:: Entries provided ::
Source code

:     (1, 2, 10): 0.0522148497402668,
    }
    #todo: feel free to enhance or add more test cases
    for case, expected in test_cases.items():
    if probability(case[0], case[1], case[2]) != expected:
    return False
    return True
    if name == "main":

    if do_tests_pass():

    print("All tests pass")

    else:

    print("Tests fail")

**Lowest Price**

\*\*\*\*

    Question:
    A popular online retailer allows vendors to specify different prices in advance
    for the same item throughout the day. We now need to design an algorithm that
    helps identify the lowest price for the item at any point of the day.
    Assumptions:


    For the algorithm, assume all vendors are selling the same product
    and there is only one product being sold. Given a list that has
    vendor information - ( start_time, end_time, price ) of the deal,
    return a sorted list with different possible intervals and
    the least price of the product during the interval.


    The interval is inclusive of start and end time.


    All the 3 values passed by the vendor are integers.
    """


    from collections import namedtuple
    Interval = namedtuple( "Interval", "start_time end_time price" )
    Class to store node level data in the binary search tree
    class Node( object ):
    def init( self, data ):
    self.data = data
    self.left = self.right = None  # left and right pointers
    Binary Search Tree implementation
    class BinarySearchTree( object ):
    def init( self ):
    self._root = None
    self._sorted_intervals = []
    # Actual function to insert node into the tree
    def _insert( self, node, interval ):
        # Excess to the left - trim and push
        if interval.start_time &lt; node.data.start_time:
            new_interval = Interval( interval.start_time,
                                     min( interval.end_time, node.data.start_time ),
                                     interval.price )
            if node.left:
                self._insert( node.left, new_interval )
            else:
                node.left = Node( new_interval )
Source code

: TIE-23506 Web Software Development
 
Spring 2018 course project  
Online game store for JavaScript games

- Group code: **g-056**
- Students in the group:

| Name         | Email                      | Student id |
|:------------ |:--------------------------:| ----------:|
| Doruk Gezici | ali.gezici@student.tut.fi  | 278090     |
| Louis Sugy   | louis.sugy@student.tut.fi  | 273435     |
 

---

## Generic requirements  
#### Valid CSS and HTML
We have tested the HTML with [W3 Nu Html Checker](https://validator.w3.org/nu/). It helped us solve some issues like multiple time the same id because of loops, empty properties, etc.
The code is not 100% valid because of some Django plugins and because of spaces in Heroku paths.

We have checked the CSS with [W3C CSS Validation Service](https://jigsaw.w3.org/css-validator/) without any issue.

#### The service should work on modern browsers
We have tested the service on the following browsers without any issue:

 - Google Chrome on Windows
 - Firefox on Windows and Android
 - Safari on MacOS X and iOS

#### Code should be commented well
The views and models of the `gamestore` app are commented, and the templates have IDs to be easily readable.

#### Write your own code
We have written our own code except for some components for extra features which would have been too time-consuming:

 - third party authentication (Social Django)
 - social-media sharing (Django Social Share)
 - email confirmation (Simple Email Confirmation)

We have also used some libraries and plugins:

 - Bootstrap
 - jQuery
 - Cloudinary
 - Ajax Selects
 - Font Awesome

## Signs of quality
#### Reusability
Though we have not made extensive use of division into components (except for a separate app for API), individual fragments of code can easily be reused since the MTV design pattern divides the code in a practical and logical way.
:::
- _Work item_:
Copy every line of the listing above with no changes.

- _Result_:
Source code

:     (1, 2, 10): 0.0522148497402668,
    }
    #todo: feel free to enhance or add more test cases
    for case, expected in test_cases.items():
    if probability(case[0], case[1], case[2]) != expected:
    return False
    return True
    if name == "main":

    if do_tests_pass():

    print("All tests pass")

    else:

    print("Tests fail")

**Lowest Price**

\*\*\*\*

    Question:
    A popular online retailer allows vendors to specify different prices in advance
    for the same item throughout the day. We now need to design an algorithm that
    helps identify the lowest price for the item at any point of the day.
    Assumptions:


    For the algorithm, assume all vendors are selling the same product
    and there is only one product being sold. Given a list that has
    vendor information - ( start_time, end_time, price ) of the deal,
    return a sorted list with different possible intervals and
    the least price of the product during the interval.


    The interval is inclusive of start and end time.


    All the 3 values passed by the vendor are integers.
    """


    from collections import namedtuple
    Interval = namedtuple( "Interval", "start_time end_time price" )
    Class to store node level data in the binary search tree
    class Node( object ):
    def init( self, data ):
    self.data = data
    self.left = self.right = None  # left and right pointers
    Binary Search Tree implementation
    class BinarySearchTree( object ):
    def init( self ):
    self._root = None
    self._sorted_intervals = []
    # Actual function to insert node into the tree
    def _insert( self, node, interval ):
        # Excess to the left - trim and push
        if interval.start_time &lt; node.data.start_time:
            new_interval = Interval( interval.start_time,
                                     min( interval.end_time, node.data.start_time ),
                                     interval.price )
            if node.left:
                self._insert( node.left, new_interval )
            else:
                node.left = Node( new_interval )
Source code

: TIE-23506 Web Software Development
 
Spring 2018 course project  
Online game store for JavaScript games

- Group code: **g-056**
- Students in the group:

| Name         | Email                      | Student id |
|:------------ |:--------------------------:| ----------:|
| Doruk Gezici | ali.gezici@student.tut.fi  | 278090     |
| Louis Sugy   | louis.sugy@student.tut.fi  | 273435     |
 

---

## Generic requirements  
#### Valid CSS and HTML
We have tested the HTML with [W3 Nu Html Checker](https://validator.w3.org/nu/). It helped us solve some issues like multiple time the same id because of loops, empty properties, etc.
The code is not 100% valid because of some Django plugins and because of spaces in Heroku paths.

We have checked the CSS with [W3C CSS Validation Service](https://jigsaw.w3.org/css-validator/) without any issue.

#### The service should work on modern browsers
We have tested the service on the following browsers without any issue:

 - Google Chrome on Windows
 - Firefox on Windows and Android
 - Safari on MacOS X and iOS

#### Code should be commented well
The views and models of the `gamestore` app are commented, and the templates have IDs to be easily readable.

#### Write your own code
We have written our own code except for some components for extra features which would have been too time-consuming:

 - third party authentication (Social Django)
 - social-media sharing (Django Social Share)
 - email confirmation (Simple Email Confirmation)

We have also used some libraries and plugins:

 - Bootstrap
 - jQuery
 - Cloudinary
 - Ajax Selects
 - Font Awesome

## Signs of quality
#### Reusability
Though we have not made extensive use of division into components (except for a separate app for API), individual fragments of code can easily be reused since the MTV design pattern divides the code in a practical and logical way.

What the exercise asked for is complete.